[Start of Attachment]

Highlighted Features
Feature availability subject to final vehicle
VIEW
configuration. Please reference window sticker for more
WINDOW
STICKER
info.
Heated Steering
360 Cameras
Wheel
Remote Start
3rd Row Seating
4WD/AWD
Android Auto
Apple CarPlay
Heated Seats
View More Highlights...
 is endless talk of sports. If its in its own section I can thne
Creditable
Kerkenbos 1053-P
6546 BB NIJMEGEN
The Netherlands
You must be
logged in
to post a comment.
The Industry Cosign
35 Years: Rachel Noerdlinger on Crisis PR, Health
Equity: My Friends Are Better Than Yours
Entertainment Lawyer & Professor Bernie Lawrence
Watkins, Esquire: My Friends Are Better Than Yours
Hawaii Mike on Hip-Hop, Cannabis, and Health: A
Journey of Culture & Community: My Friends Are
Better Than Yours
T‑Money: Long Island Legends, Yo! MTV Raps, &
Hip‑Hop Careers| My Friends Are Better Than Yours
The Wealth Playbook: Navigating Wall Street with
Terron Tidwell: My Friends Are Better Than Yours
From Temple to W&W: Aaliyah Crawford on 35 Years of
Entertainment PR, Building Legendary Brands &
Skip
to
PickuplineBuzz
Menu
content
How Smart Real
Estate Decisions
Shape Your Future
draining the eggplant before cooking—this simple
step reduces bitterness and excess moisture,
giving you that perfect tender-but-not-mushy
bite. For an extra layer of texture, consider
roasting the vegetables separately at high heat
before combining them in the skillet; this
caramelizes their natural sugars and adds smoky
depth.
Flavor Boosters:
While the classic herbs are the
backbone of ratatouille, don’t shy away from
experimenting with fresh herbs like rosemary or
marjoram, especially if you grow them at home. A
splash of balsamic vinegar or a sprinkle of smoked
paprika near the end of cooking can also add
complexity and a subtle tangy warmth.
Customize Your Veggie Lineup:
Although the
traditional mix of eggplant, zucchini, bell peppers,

[End of Attachment]

■ What you will do: Show, from the listing above, every line holding the word "Health".

■ Exercise output:
35 Years: Rachel Noerdlinger on Crisis PR, Health
Hawaii Mike on Hip-Hop, Cannabis, and Health: A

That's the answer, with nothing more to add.